Costa Rica´s Readiness for the Implementation of Nature-Based-Solutions

2020/01/21

Costa Rica´s Readiness for the Implementation of Nature-Based-Solutions

New open-access journal publication in Sustainability Journal

Nature-based-solutions (NBS) pursue a combination of economic, social, and environmental benefits that can meet municipal goals on stormwater and rapid urbanization problems. However, NBS have fallen behind in reaching to the political and legal framework, and with this, to a policy mix for urban stormwater sustainability.

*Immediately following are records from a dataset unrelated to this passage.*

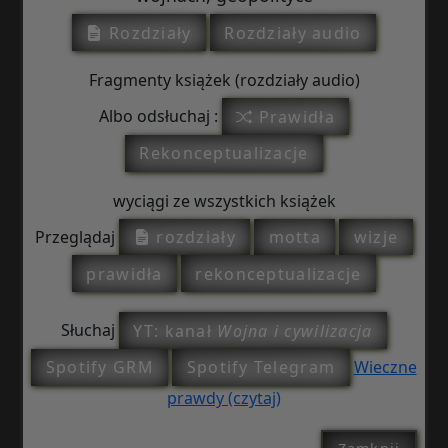
Rozdziały
Rozdziały audio
Fragmenty książek (rozdziały audio)
Albo odsłuchaj :
Prawidła
Rekonceptualizacje
wyciągi ze wszystkich książek
Przeglądaj
rozdziały
motta
wizje
prawidła
rekonceptualizacje
Słuchaj
YT: kanał
Wojna i cywilizacja
Spotify GRM
Spotify Telegram
Wieczne
prawdy (czytaj)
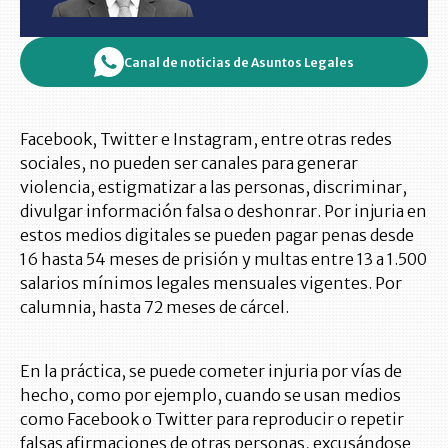
Canal de noticias de Asuntos Legales
Facebook, Twitter e Instagram, entre otras redes
sociales, no pueden ser canales para generar
violencia, estigmatizar a las personas, discriminar,
divulgar información falsa o deshonrar. Por injuria en
estos medios digitales se pueden pagar penas desde
16 hasta 54 meses de prisión y multas entre 13 a 1.500
salarios mínimos legales mensuales vigentes. Por
calumnia, hasta 72 meses de cárcel.
En la práctica, se puede cometer injuria por vías de
hecho, como por ejemplo, cuando se usan medios
como Facebook o Twitter para reproducir o repetir
falsas afirmaciones de otras personas, excusándose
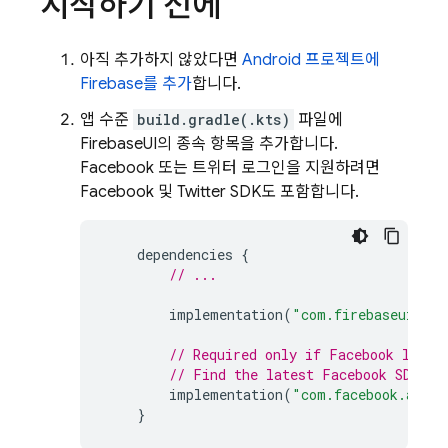
시작하기 전에
아직 추가하지 않았다면
Android 프로젝트에
Firebase를 추가
합니다.
앱 수준
build.gradle(.kts)
파일에
FirebaseUI의 종속 항목을 추가합니다.
Facebook 또는 트위터 로그인을 지원하려면
Facebook 및 Twitter SDK도 포함합니다.
dependencies
{
// ...
implementation
(
"com.firebaseui:fir
// Required only if Facebook login
// Find the latest Facebook SDK re
implementation
(
"com.facebook.andro
}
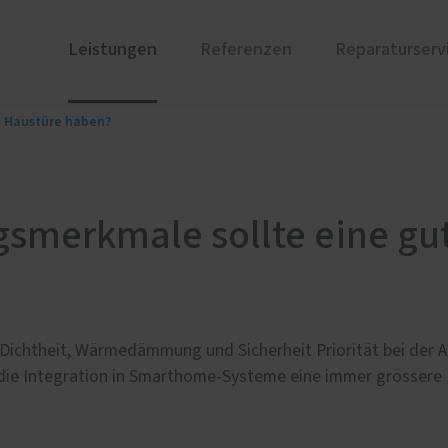
Leistungen
Referenzen
Reparaturserv
e Haustüre haben?
ustüren
PaX Balkon- & Terrassent
nium
Balkontüren
und Holz-Aluminium
Hebe-Schiebe-Türen
gsmerkmale sollte eine gu
stoff
Parallel-Schiebe-Kipp-Tür
u und Denkmal
nen
ür planen
ichtheit, Wärmedämmung und Sicherheit Priorität bei der Au
therm Premium
Weitere Leistungen
ie Integration in Smarthome-Systeme eine immer grössere Ro
ren
Innentüren
undum-sorglos-Paket
Einbruchhemmende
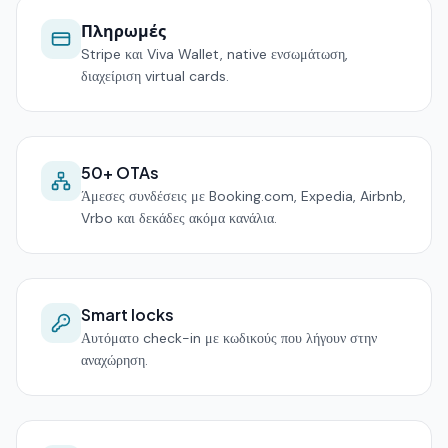
Πληρωμές
Stripe και Viva Wallet, native ενσωμάτωση,
διαχείριση virtual cards.
50+ OTAs
Άμεσες συνδέσεις με Booking.com, Expedia, Airbnb,
Vrbo και δεκάδες ακόμα κανάλια.
Smart locks
Αυτόματο check-in με κωδικούς που λήγουν στην
αναχώρηση.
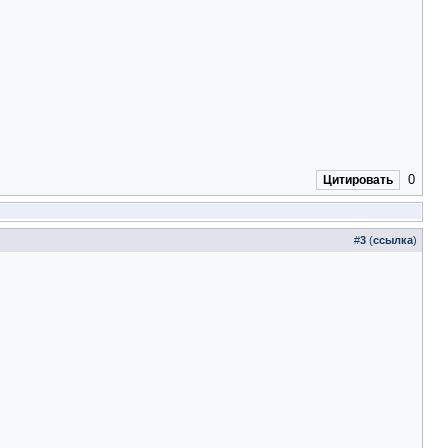
0
Цитировать
#
3
(
ссылка
)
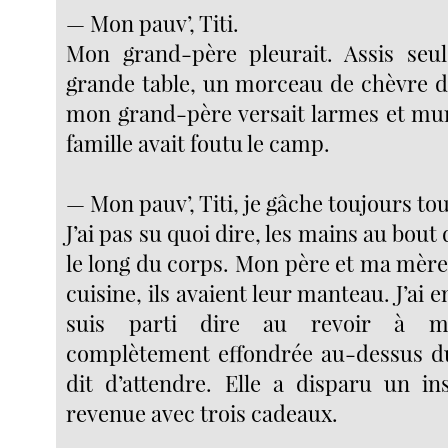
— Mon pauv’, Titi.
Mon grand-père pleurait. Assis seu
grande table, un morceau de chèvre da
mon grand-père versait larmes et mu
famille avait foutu le camp.
— Mon pauv’, Titi, je gâche toujours tou
J’ai pas su quoi dire, les mains au bout 
le long du corps. Mon père et ma mère 
cuisine, ils avaient leur manteau. J’ai en
suis parti dire au revoir à m
complètement effondrée au-dessus du 
dit d’attendre. Elle a disparu un ins
revenue avec trois cadeaux.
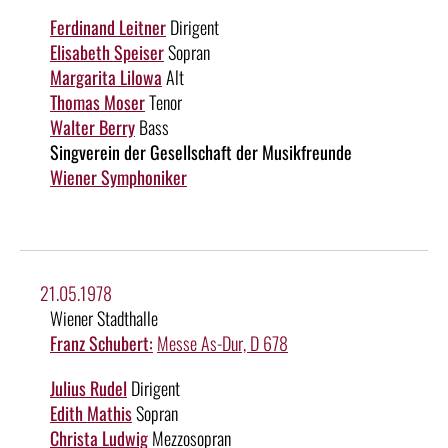
Ferdinand Leitner
Dirigent
Elisabeth Speiser
Sopran
Margarita Lilowa
Alt
Thomas Moser
Tenor
Walter Berry
Bass
Singverein der Gesellschaft der Musikfreunde
Wiener Symphoniker
21.05.1978
Wiener Stadthalle
Franz Schubert:
Messe As-Dur, D 678
Julius Rudel
Dirigent
Edith Mathis
Sopran
Christa Ludwig
Mezzosopran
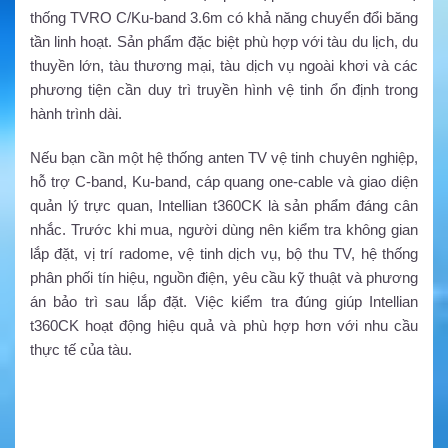
thống TVRO C/Ku-band 3.6m có khả năng chuyển đổi băng
tần linh hoạt. Sản phẩm đặc biệt phù hợp với tàu du lịch, du
thuyền lớn, tàu thương mại, tàu dịch vụ ngoài khơi và các
phương tiện cần duy trì truyền hình vệ tinh ổn định trong
hành trình dài.
Nếu bạn cần một hệ thống anten TV vệ tinh chuyên nghiệp,
hỗ trợ C-band, Ku-band, cáp quang one-cable và giao diện
quản lý trực quan, Intellian t360CK là sản phẩm đáng cân
nhắc. Trước khi mua, người dùng nên kiểm tra không gian
lắp đặt, vị trí radome, vệ tinh dịch vụ, bộ thu TV, hệ thống
phân phối tín hiệu, nguồn điện, yêu cầu kỹ thuật và phương
án bảo trì sau lắp đặt. Việc kiểm tra đúng giúp Intellian
t360CK hoạt động hiệu quả và phù hợp hơn với nhu cầu
thực tế của tàu.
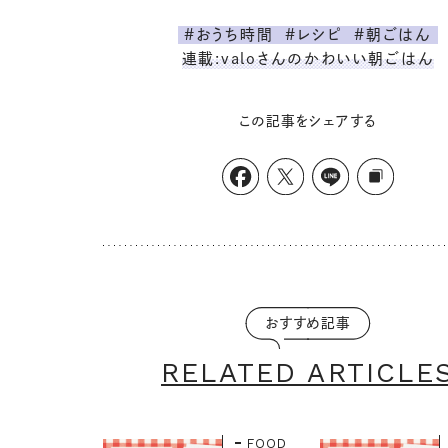
#おうち時間
#レシピ
#朝ごはん
連載:valoさんのかわいい朝ごはん
この記事をシェアする
おすすめ記事
RELATED ARTICLE
FOOD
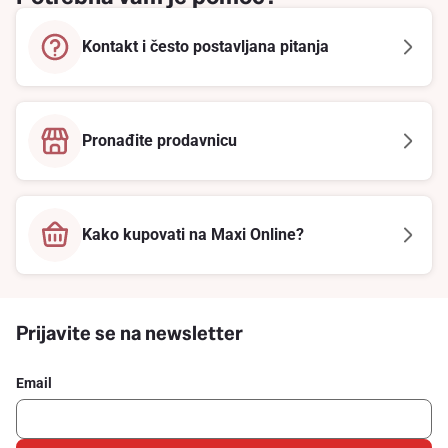
Kontakt i često postavljana pitanja
Pronađite prodavnicu
Kako kupovati na Maxi Online?
Prijavite se na newsletter
Email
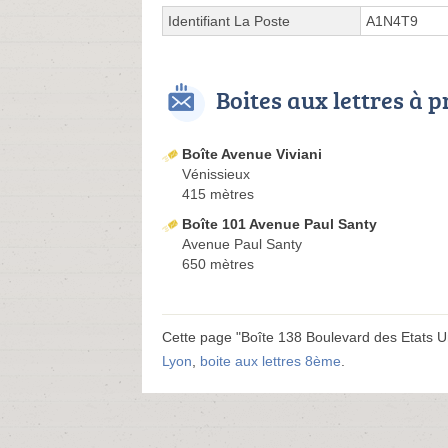
Identifiant La Poste
A1N4T9
Boites aux lettres à 
Boîte Avenue Viviani
Vénissieux
415 mètres
Boîte 101 Avenue Paul Santy
Avenue Paul Santy
650 mètres
Cette page "Boîte 138 Boulevard des Etats Unis
Lyon
,
boite aux lettres 8ème
.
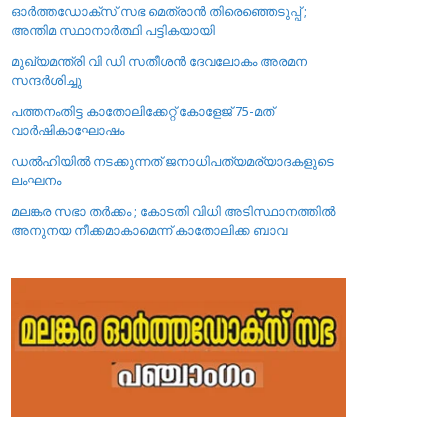
ഓർത്തഡോക്സ് സഭ മെത്രാൻ തിരെഞ്ഞെടുപ്പ് ;
അന്തിമ സ്ഥാനാർത്ഥി പട്ടികയായി
മുഖ്യമന്ത്രി വി ഡി സതീശൻ ദേവലോകം അരമന
സന്ദർശിച്ചു
പത്തനംതിട്ട കാതോലിക്കേറ്റ്‌ കോളേജ്‌ 75-മത്
വാർഷികാഘോഷം
ഡൽഹിയിൽ നടക്കുന്നത് ജനാധിപത്യമര്യാദകളുടെ
ലംഘനം
മലങ്കര സഭാ തർക്കം ; കോടതി വിധി അടിസ്ഥാനത്തിൽ
അനുനയ നീക്കമാകാമെന്ന് കാതോലിക്ക ബാവ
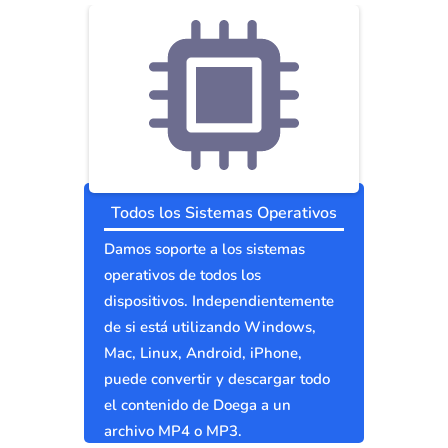
Todos los Sistemas Operativos
Damos soporte a los sistemas
operativos de todos los
dispositivos. Independientemente
de si está utilizando Windows,
Mac, Linux, Android, iPhone,
puede convertir y descargar todo
el contenido de Doega a un
archivo MP4 o MP3.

When looking closer at NBS, it becomes evident that they are loaded with many barriers, including institutional and political ones, as well as those that exist in the urban area social context. These barriers are also deepened by the lack of policy guidelines and few demonstration projects. In this respect, this paper combines the concepts of urban experiments and the policy feedback cycle (PFC) into a singular assessment tool. It´s goal is to assess Costa Rica’s municipal readiness in the implementation of NBS within the context of policy design and implementation. Therefore, this paper focusses on the first two stages of the PFC of an existing urban experiment to extract its policy insights for the successful replication of NBS projects. This novel method aims to contribute to the ongoing debate with respect to the ability of experimentation to prompt scalability and transferability of results. Hence, the New York City Green Infrastructure plan is considered as an urban experiment that promotes sustainable policy initiatives; while the PFC can identify and (re)formulate these policies initiatives and barriers into an adaptable policy guideline. Results indicate that sustainability policies at the municipal level should incorporate incentive mechanisms policies on (i) community involvement and communication; and (ii) transdisciplinary knowledge transfer between specialists and stakeholders. Finally, this paper suggests the inter-municipal cross-institutional collaboration and the recognition of external trigger events to incentivize a sustainable urban transition.